**Work instruction:** The entries that follow should be reproduced exactly, with no images carried over.

### Provided information

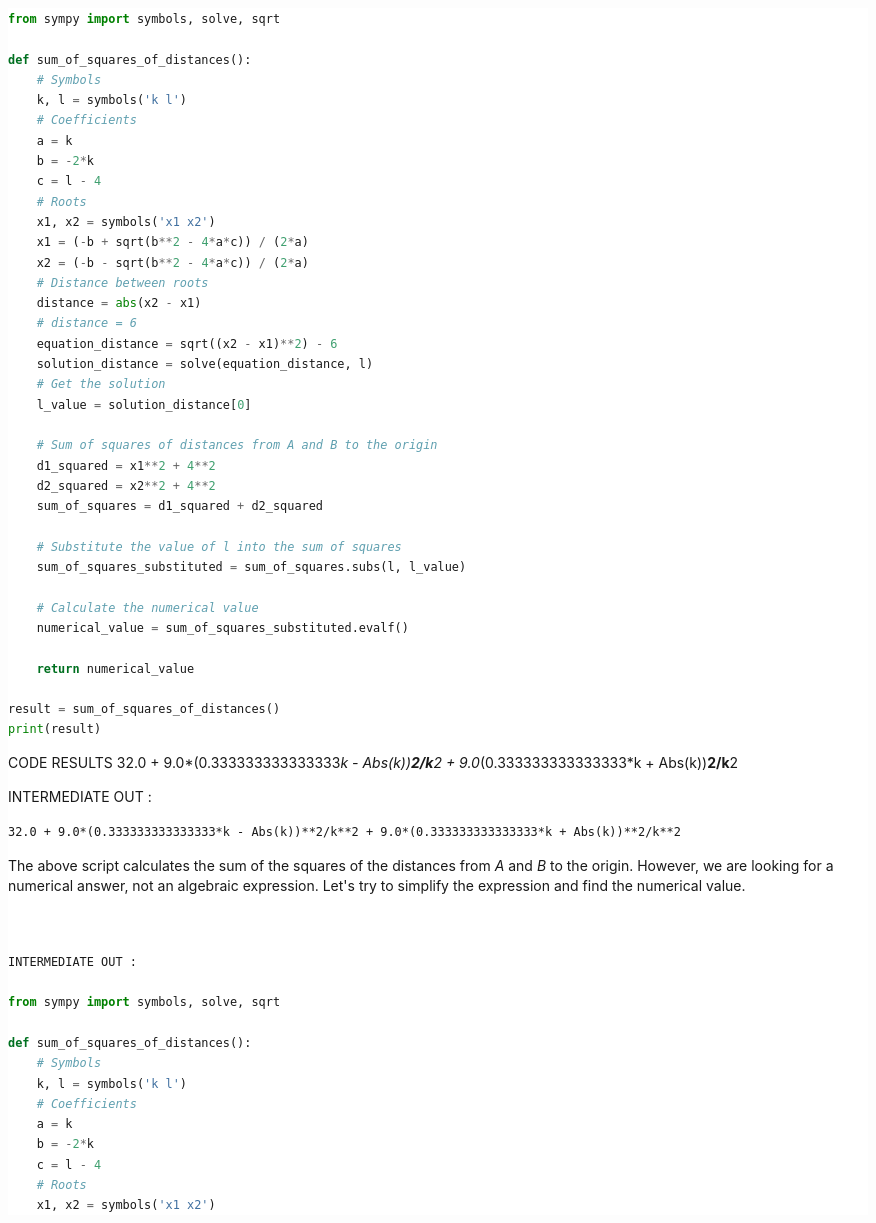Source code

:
 ```python
from sympy import symbols, solve, sqrt

def sum_of_squares_of_distances():
    # Symbols
    k, l = symbols('k l')
    # Coefficients
    a = k
    b = -2*k
    c = l - 4
    # Roots
    x1, x2 = symbols('x1 x2')
    x1 = (-b + sqrt(b**2 - 4*a*c)) / (2*a)
    x2 = (-b - sqrt(b**2 - 4*a*c)) / (2*a)
    # Distance between roots
    distance = abs(x2 - x1)
    # distance = 6
    equation_distance = sqrt((x2 - x1)**2) - 6
    solution_distance = solve(equation_distance, l)
    # Get the solution
    l_value = solution_distance[0]

    # Sum of squares of distances from A and B to the origin
    d1_squared = x1**2 + 4**2
    d2_squared = x2**2 + 4**2
    sum_of_squares = d1_squared + d2_squared

    # Substitute the value of l into the sum of squares
    sum_of_squares_substituted = sum_of_squares.subs(l, l_value)

    # Calculate the numerical value
    numerical_value = sum_of_squares_substituted.evalf()

    return numerical_value

result = sum_of_squares_of_distances()
print(result)
```

CODE RESULTS 32.0 + 9.0*(0.333333333333333*k - Abs(k))**2/k**2 + 9.0*(0.333333333333333*k + Abs(k))**2/k**2

INTERMEDIATE OUT :
```output
32.0 + 9.0*(0.333333333333333*k - Abs(k))**2/k**2 + 9.0*(0.333333333333333*k + Abs(k))**2/k**2
```
The above script calculates the sum of the squares of the distances from $A$ and $B$ to the origin. However, we are looking for a numerical answer, not an algebraic expression. Let's try to simplify the expression and find the numerical value.

```python


INTERMEDIATE OUT :

from sympy import symbols, solve, sqrt

def sum_of_squares_of_distances():
    # Symbols
    k, l = symbols('k l')
    # Coefficients
    a = k
    b = -2*k
    c = l - 4
    # Roots
    x1, x2 = symbols('x1 x2')
```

######

**Result:**
Source code

:
 ```python
from sympy import symbols, solve, sqrt

def sum_of_squares_of_distances():
    # Symbols
    k, l = symbols('k l')
    # Coefficients
    a = k
    b = -2*k
    c = l - 4
    # Roots
    x1, x2 = symbols('x1 x2')
    x1 = (-b + sqrt(b**2 - 4*a*c)) / (2*a)
    x2 = (-b - sqrt(b**2 - 4*a*c)) / (2*a)
    # Distance between roots
    distance = abs(x2 - x1)
    # distance = 6
    equation_distance = sqrt((x2 - x1)**2) - 6
    solution_distance = solve(equation_distance, l)
    # Get the solution
    l_value = solution_distance[0]

    # Sum of squares of distances from A and B to the origin
    d1_squared = x1**2 + 4**2
    d2_squared = x2**2 + 4**2
    sum_of_squares = d1_squared + d2_squared

    # Substitute the value of l into the sum of squares
    sum_of_squares_substituted = sum_of_squares.subs(l, l_value)

    # Calculate the numerical value
    numerical_value = sum_of_squares_substituted.evalf()

    return numerical_value

result = sum_of_squares_of_distances()
print(result)
```

CODE RESULTS 32.0 + 9.0*(0.333333333333333*k - Abs(k))**2/k**2 + 9.0*(0.333333333333333*k + Abs(k))**2/k**2

INTERMEDIATE OUT :
```output
32.0 + 9.0*(0.333333333333333*k - Abs(k))**2/k**2 + 9.0*(0.333333333333333*k + Abs(k))**2/k**2
```
The above script calculates the sum of the squares of the distances from $A$ and $B$ to the origin. However, we are looking for a numerical answer, not an algebraic expression. Let's try to simplify the expression and find the numerical value.

```python


INTERMEDIATE OUT :

from sympy import symbols, solve, sqrt

def sum_of_squares_of_distances():
    # Symbols
    k, l = symbols('k l')
    # Coefficients
    a = k
    b = -2*k
    c = l - 4
    # Roots
    x1, x2 = symbols('x1 x2')
```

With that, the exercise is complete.